### DATA SUPPLIED
───

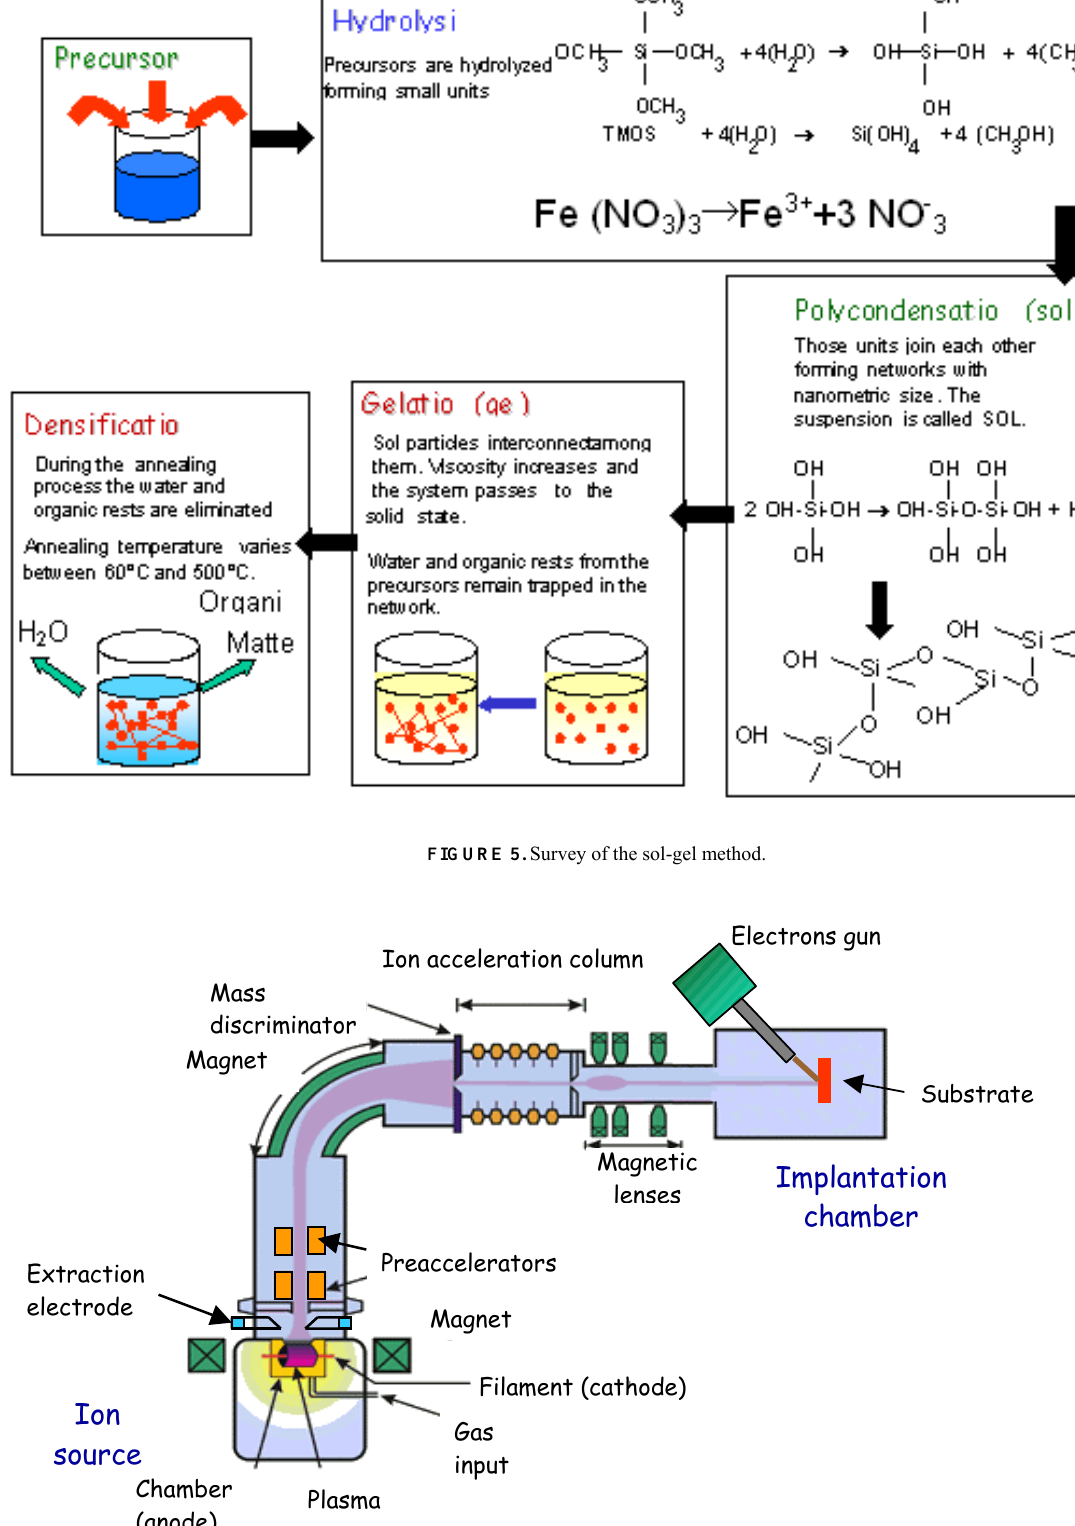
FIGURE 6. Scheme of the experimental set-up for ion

───

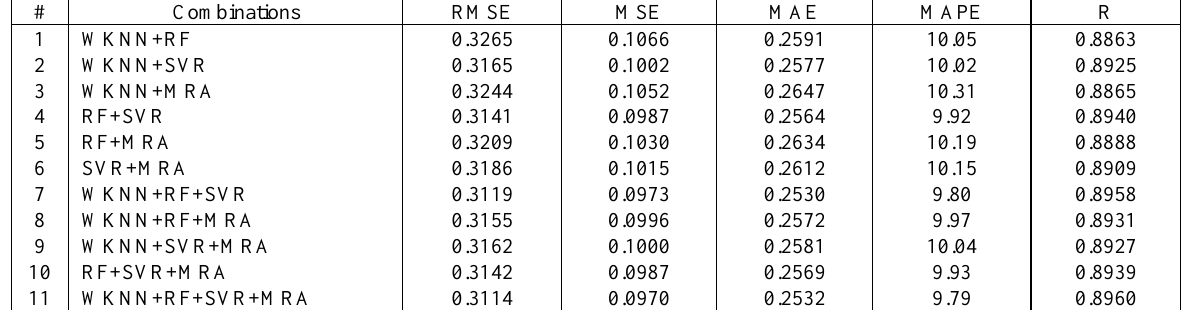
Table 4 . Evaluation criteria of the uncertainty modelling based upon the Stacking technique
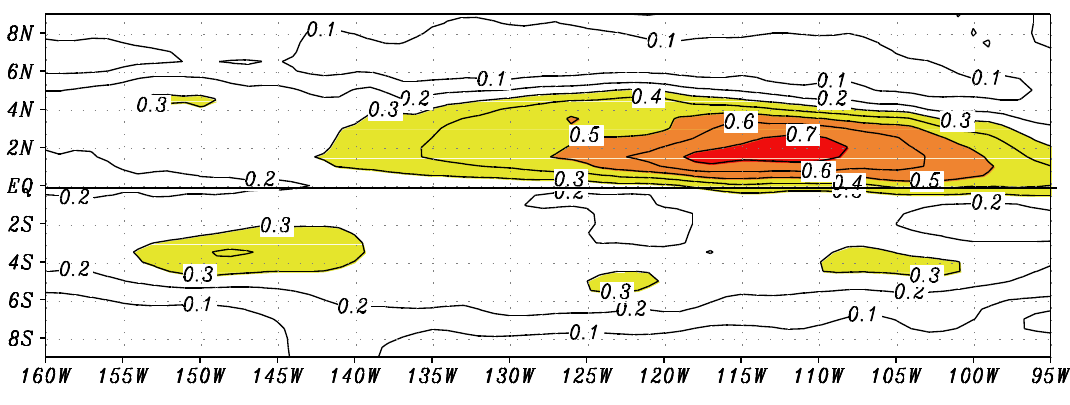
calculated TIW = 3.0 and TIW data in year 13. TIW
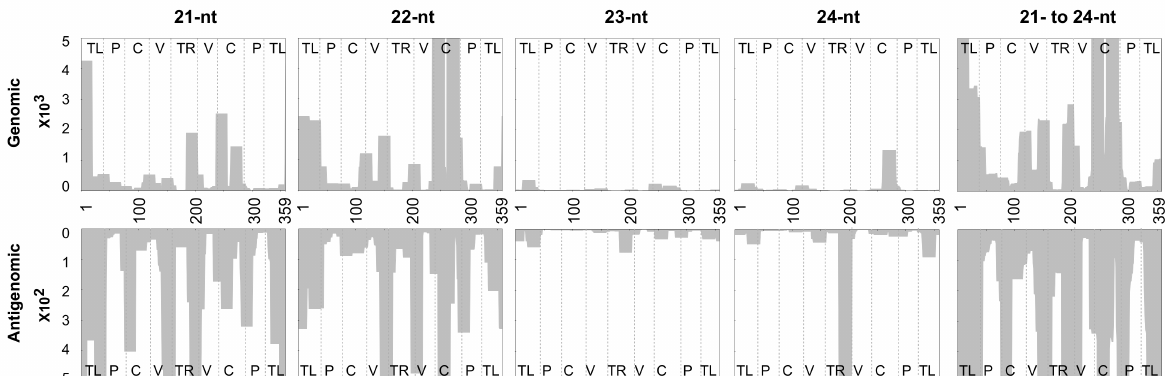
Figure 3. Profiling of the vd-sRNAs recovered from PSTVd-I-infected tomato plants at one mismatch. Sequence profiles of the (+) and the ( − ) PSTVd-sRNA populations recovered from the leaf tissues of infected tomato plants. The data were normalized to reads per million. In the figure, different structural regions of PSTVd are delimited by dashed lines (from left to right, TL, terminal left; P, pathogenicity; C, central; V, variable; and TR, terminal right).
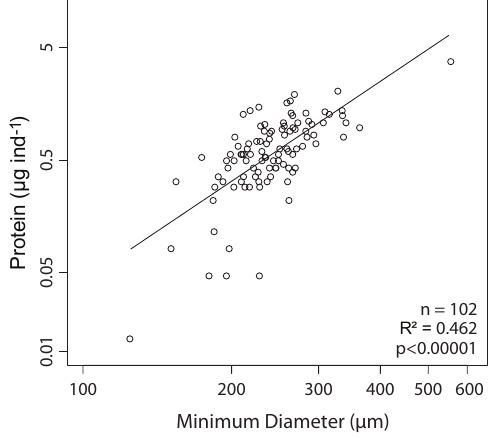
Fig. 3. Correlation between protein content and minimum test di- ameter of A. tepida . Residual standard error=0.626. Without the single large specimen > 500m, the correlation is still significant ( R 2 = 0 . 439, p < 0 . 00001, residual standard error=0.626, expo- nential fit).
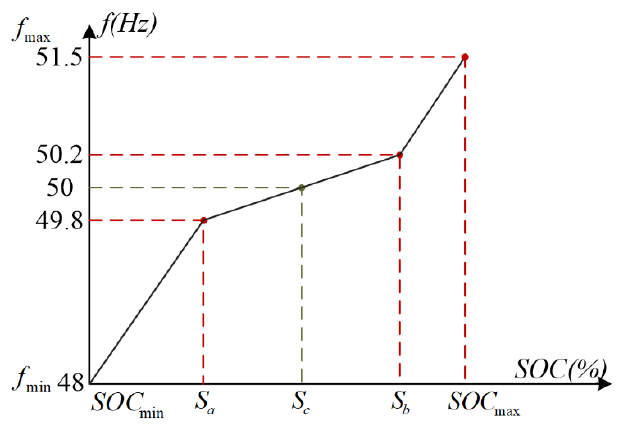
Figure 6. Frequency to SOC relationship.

───

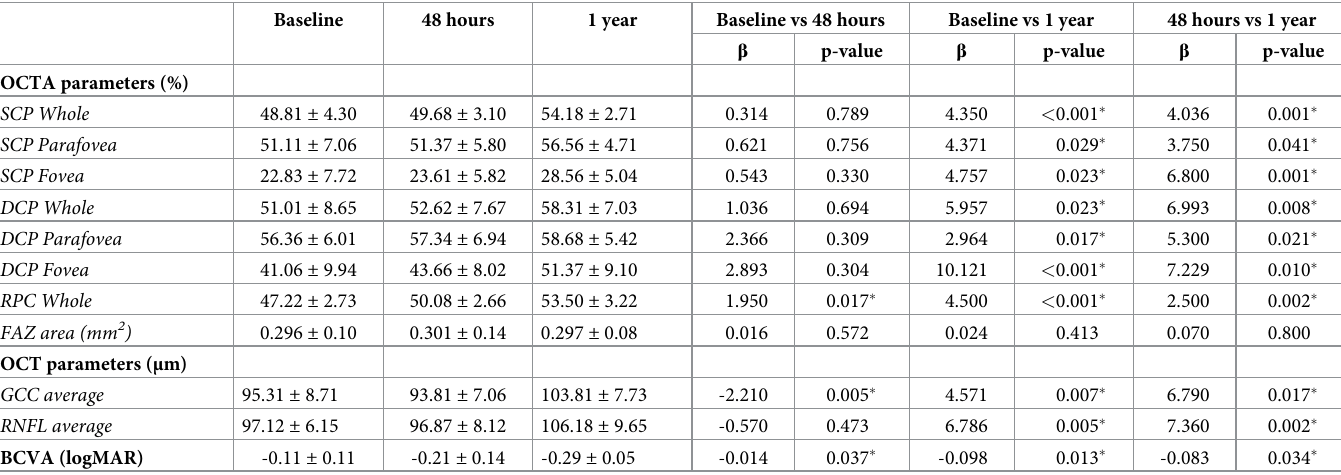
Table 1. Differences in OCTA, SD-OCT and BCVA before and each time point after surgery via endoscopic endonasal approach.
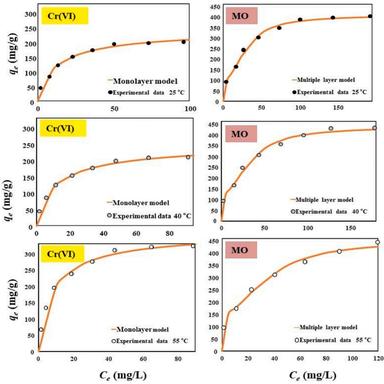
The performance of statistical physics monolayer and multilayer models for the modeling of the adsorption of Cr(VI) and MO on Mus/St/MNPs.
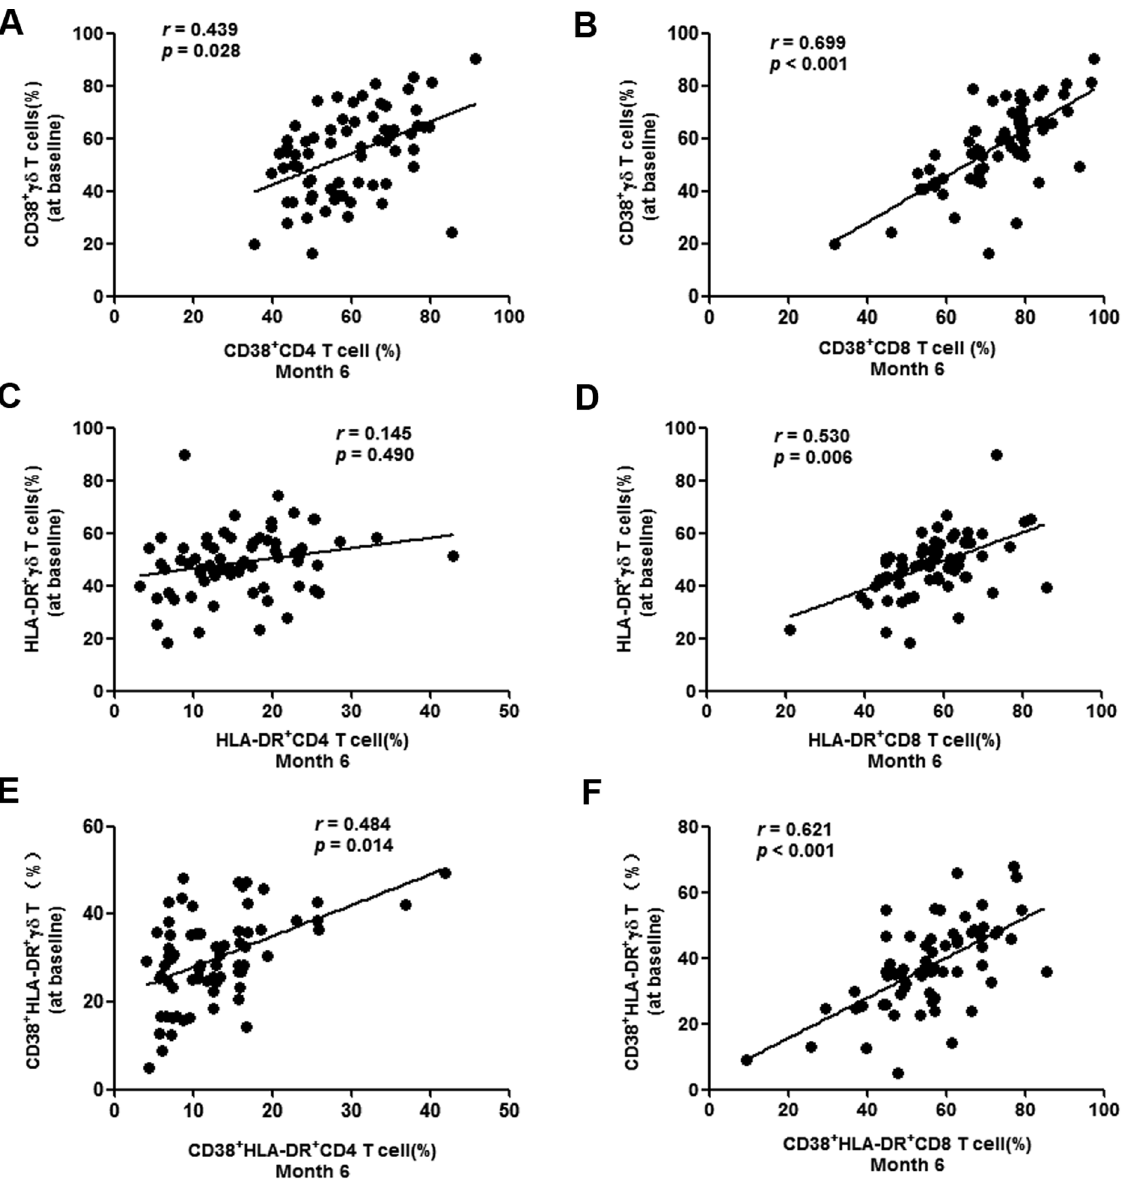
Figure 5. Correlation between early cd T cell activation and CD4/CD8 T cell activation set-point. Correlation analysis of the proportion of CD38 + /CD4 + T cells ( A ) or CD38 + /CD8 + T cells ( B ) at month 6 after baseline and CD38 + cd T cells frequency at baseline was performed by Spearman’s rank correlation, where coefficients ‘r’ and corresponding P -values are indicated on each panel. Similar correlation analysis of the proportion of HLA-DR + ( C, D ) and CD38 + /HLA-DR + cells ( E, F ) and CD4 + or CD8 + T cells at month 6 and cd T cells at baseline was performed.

───

### INSTRUCTIONS FOR THE TASK
The lines to reproduce run from the one above containing "Table 1. Differences" through the one containing "The performance of". Copy them exactly and leave out all pictures.

### REPLY
Table 1. Differences in OCTA, SD-OCT and BCVA before and each time point after surgery via endoscopic endonasal approach.
The performance of statistical physics monolayer and multilayer models for the modeling of the adsorption of Cr(VI) and MO on Mus/St/MNPs.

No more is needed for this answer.